When her kiss again breathes heat into my mouth, a new hunger takes hold of me. Sliding down, I brush my nose through the pillow of hair and nuzzle her tender flesh. Salt and sweat stir my blood with a scent I crave but can never truly remember. Content to lick and tease her clitoris, I lay between her legs for almost an hour before she comes in my mouth, slowly, like honey spreading. Her back arches, and she cries my name. Her legs and hips tense with each convulsive wave. Later, as I watch sweat trickle down her cheek, I wonder just how science could claim what was so obviously untrue.
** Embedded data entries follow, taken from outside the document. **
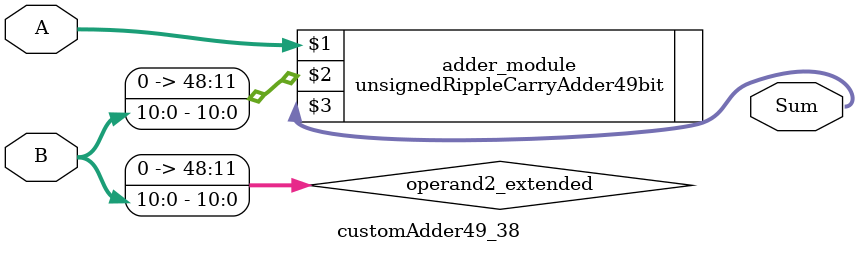
<source format=v>
module customAdder49_38(
                        input [48 : 0] A,
                        input [10 : 0] B,
                        
                        output [49 : 0] Sum
                );

        wire [48 : 0] operand2_extended;
        
        assign operand2_extended =  {38'b0, B};
        
        unsignedRippleCarryAdder49bit adder_module(
            A,
            operand2_extended,
            Sum
        );
        
        endmodule
        
</source>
Fresh from their success at demystifying desire, men of the twenty-first century began to praise unbelief as a virtue, as if science had liberated their minds, when it had merely unburdened their consciences. Science made other classes of outsiders vanish, too, like the darker races and the poor. Their utopian moment was brief, however, because the world that remained after the last ghettos disappeared disintegrated rapidly into chaos. After men had no outcasts left to unite against, no victims to certify their victory, everyone became a potential enemy, and competition became deadly. Violence erupted everywhere.

Decades of war followed, and savagery nearly eclipsed civilization altogether before men found a way to bond again. They resurrected a common enemy, an ancient group whose exclusion could transfigure their radical violence into righteousness and give them back their religion. They took away our economic freedom and our reproductive freedom and our physical freedom because they needed their vitality to build personal futures with our bodies. Lawless violence was a less appealing prospect than organized violence.

The afternoon ends too quickly. Our love must make way again for husbands and children. Feeling torn open, I shut my eyes against the sting of tears. She holds me against her chest, comforting me with her steady heartbeat. My heart aches because my faith is a woman’s faith, one that doesn’t translate the words of men but scenes of grace lived out by those tossed from heaven into a dark and empty sky. I know God doesn’t require a victim. Only men do, because they don’t realize the one sacrifice that counts is their own.

She chastises my attempt at romantic penitence and calls me decadent, and she’s right, but I tell her that those who refuse healing remain blind. Her psychomachy seems like an artifact from another age, when people could legitimize their desire only by denying it was a choice. I have no such conflict, for my body and soul blissfully embrace each other, if only in her presence, for she is blessed among women. She is benediction.